質問者:あきる野はもともと自動化ラインとマニュアルラインが混在する前提だったということですか?

竹内:我々からすると、八王子で受付したものをあきる野に集約する際には物流コストが発生します。そのため、いったんマニュアルラインを含めた全部をあきる野に集約したのが夏前のことであり、その中でトラブルが発生しました。
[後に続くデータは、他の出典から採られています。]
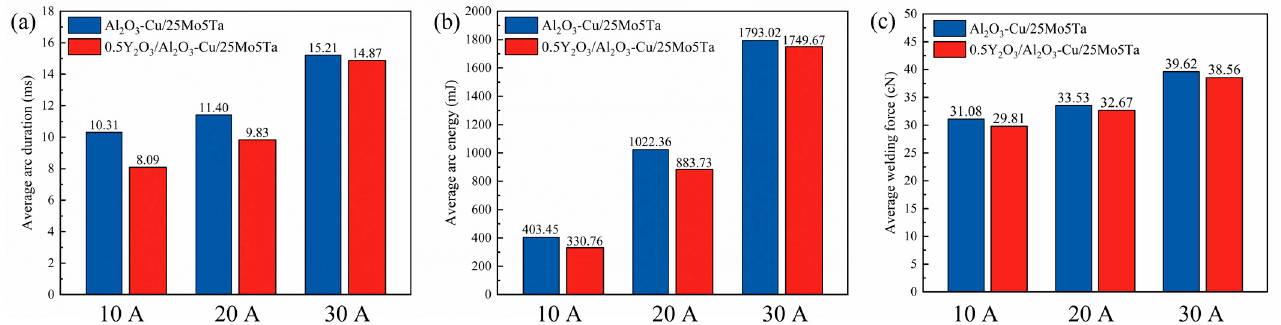
Figure 6. Electrical contact properties of Al 2 O 3 -Cu/25Mo5Ta and 0.5Y 2 O 3 /Al 2 O 3 -Cu/25Mo5Ta elec- trical contact materials: ( a ) Average arc duration; ( b ) Average arc energy; ( c ) Average welding force.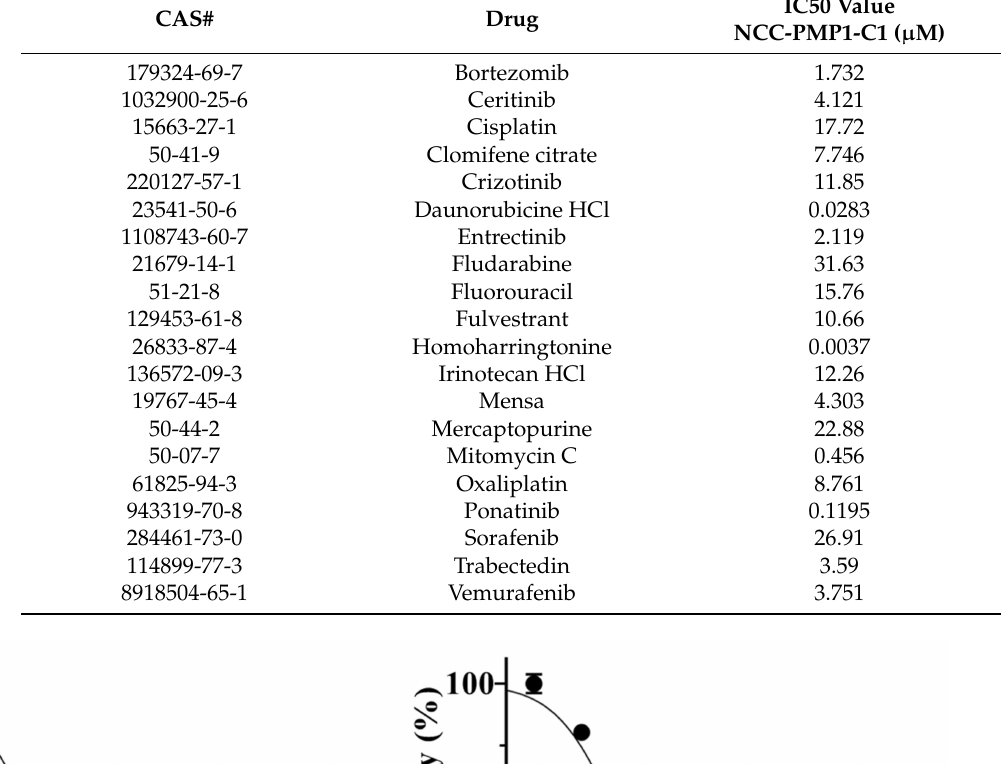
Table 2. List of half-maximal inhibitory concentration (IC 50 ) values in NCC-PMP1-C1 cells.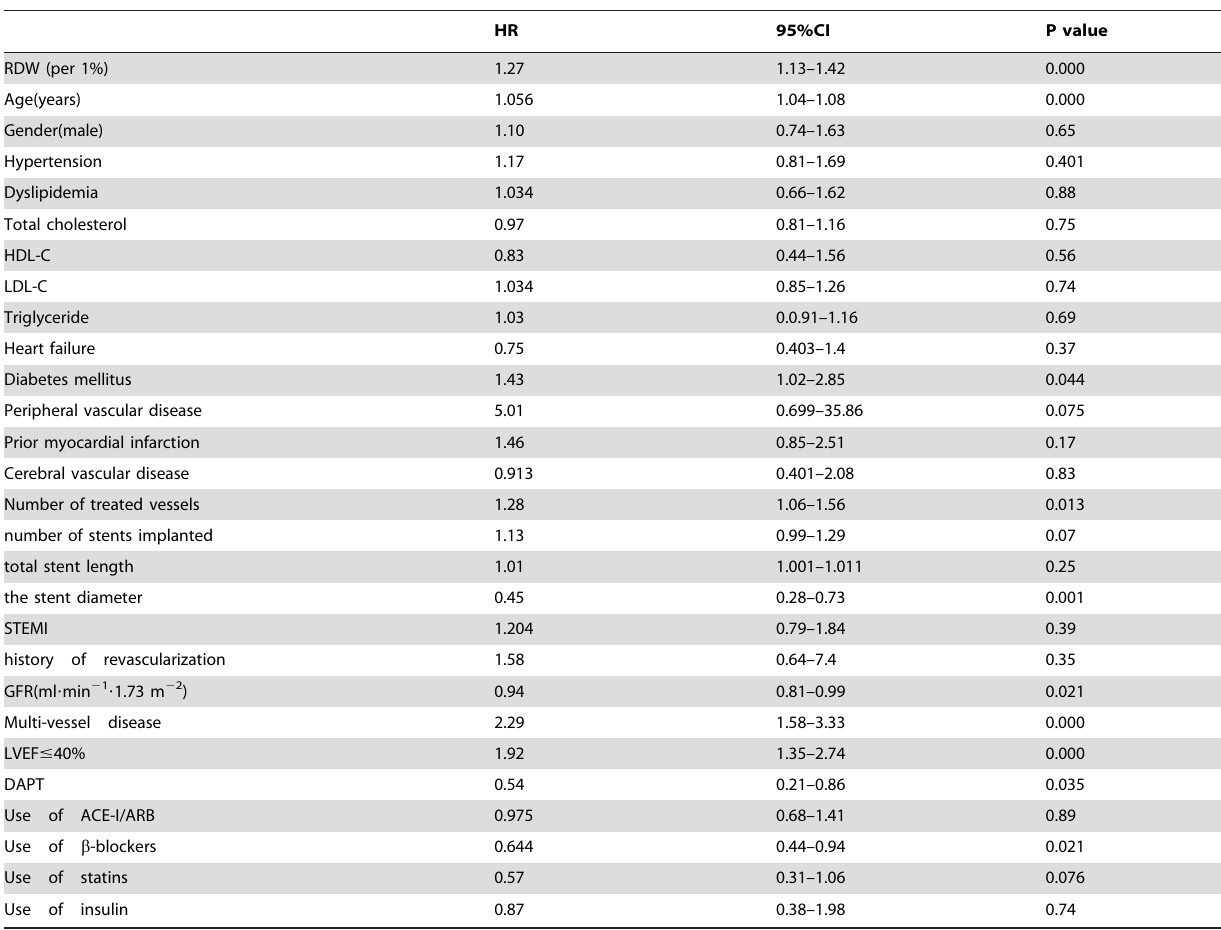
Table 5. Univariate Analysis for MACCE.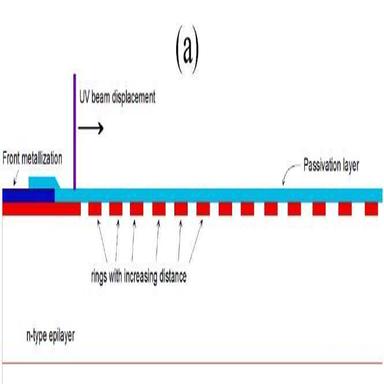
a) Schematic showing the half-vertical PiN diodes shielded by 22 field rings. b) picture of the diode with the gold ball bonding of 50 μm in diameter.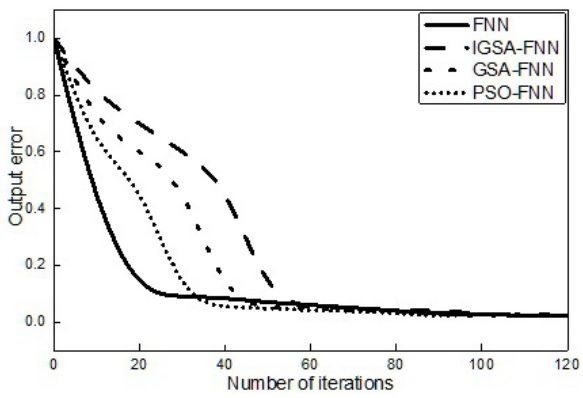
Fig. 4 Convergence comparison of each optimisation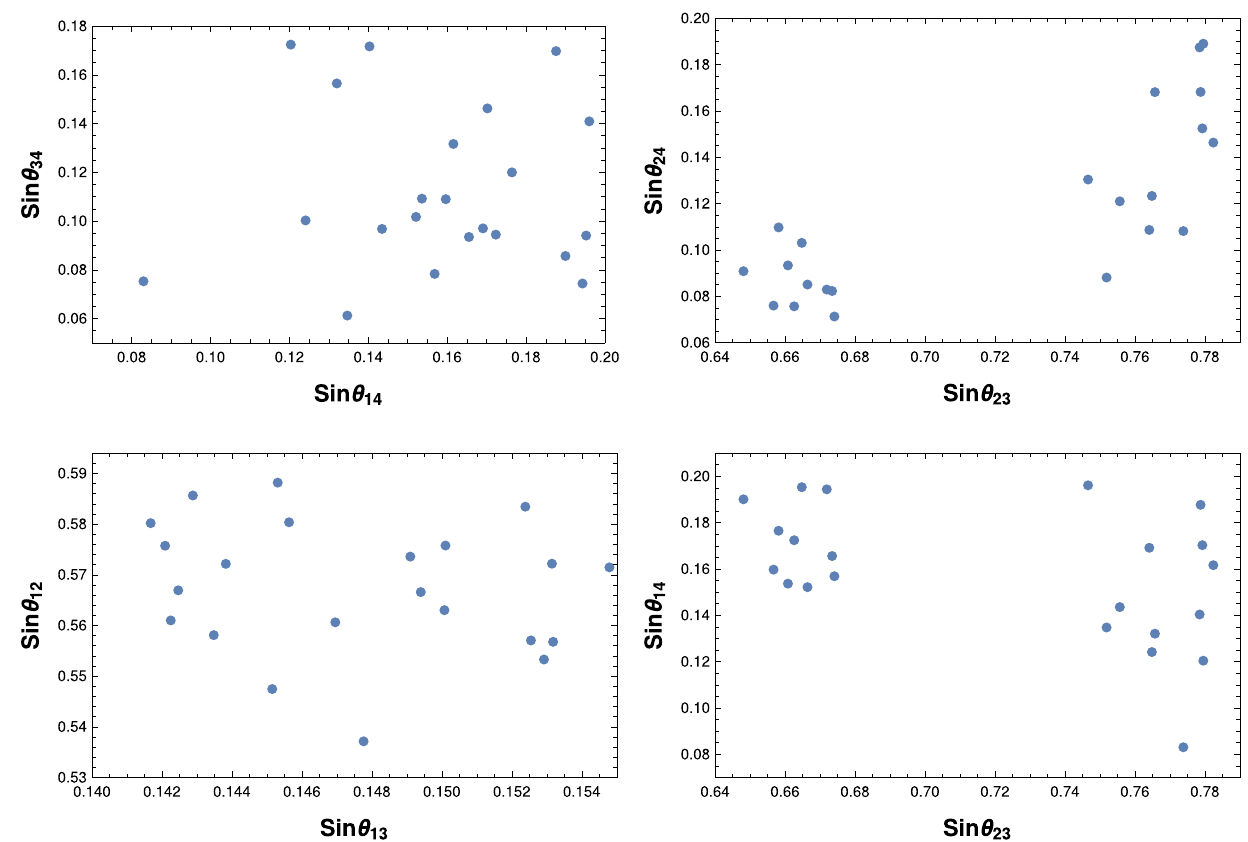
Fig. 3 Neutrino oscillation parameters in active-sterile sector for case (iv) from μ – τ symmetric category for NH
その部分を回避するために、いったん旧来のマニュアルラインに戻して正常化を図り、今後は再びあきる野に全量を戻すという流れです。

質問者:来年以降も既存の検査のマニュアルラインは残るのでしょうか?

竹内:特殊なものを除いては、基本的には残らないです。

質問者:今はマニュアルで行っているものを自動化に移す過程で、少しチャレンジとなる部分がありますでしょうか? あるいは、課題はすでにクリアしていますか?

竹内:今回のトラブルの一番の要因は、マニュアルラインと自動化ラインが5:5あるいは6:4ぐらいの比率でそれぞれ存在していたことです。来年以降、90パーセント以上のものは自動化ラインに流れます。残り数パーセントが特殊なものを含めてマニュアルラインに入ったとしても、そこでトラブルが起こることはないと考えています。

質疑応答:ベース事業の検査数が戻らない背景について

質問者:新型コロナウイルス感染症が5類感染症に移ったものの、新型コロナウイルス感染症患者の病床確保が続いているため、ベース事業の検査ボリュームが戻らないというお話でした。一方で、手術関係を扱っている競合他社では、けっこう症例数が戻ってプラスであるという話もあります。実態としてはどうなっているのでしょうか?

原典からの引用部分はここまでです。